[MATERIAL FOR THE TASK]
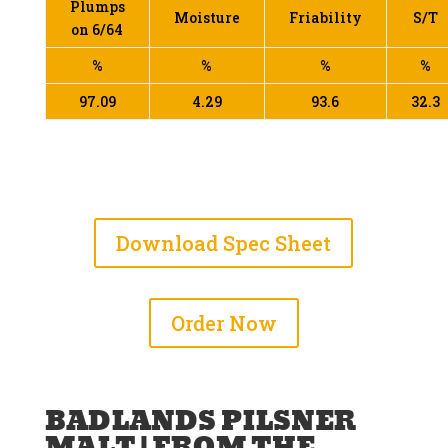
Plumps
Moisture
Friability
S/T
on 6/64
%
%
%
%
97.09
4.29
93.6
32.3
Download Spec Sheet
Order Now
BADLANDS PILSNER
MALT | FROM THE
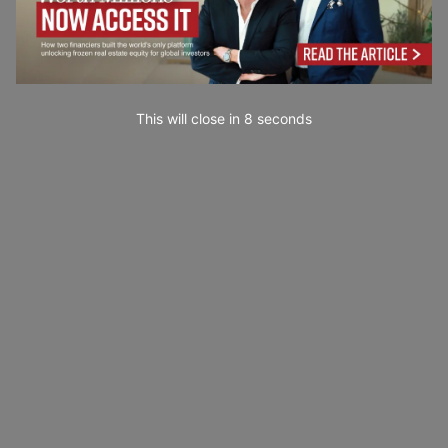
This will close in
7
seconds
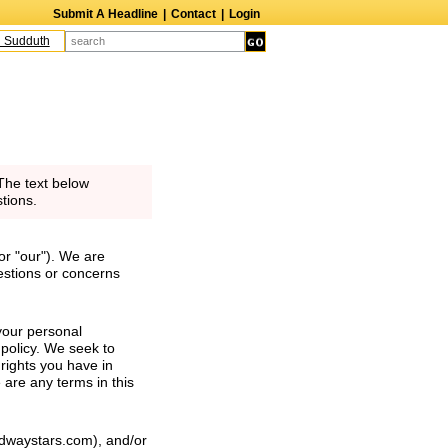
Submit A Headline
|
Contact
|
Login
uth
The Edge
Harry Crosby III
Laurie Frink
Keith Carradine
Percy Grang
The text below
tions.
or "our"). We are
estions or concerns
your personal
 policy. We seek to
 rights you have in
e are any terms in this
oadwaystars.com), and/or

[WHAT THE TASK REQUIRES] Which lines run from the one containing "your personal" to the end of the entries above? Print them exactly, both ends included, and nothing else.

[EXERCISE RESULT]
your personal
 policy. We seek to
 rights you have in
e are any terms in this
oadwaystars.com), and/or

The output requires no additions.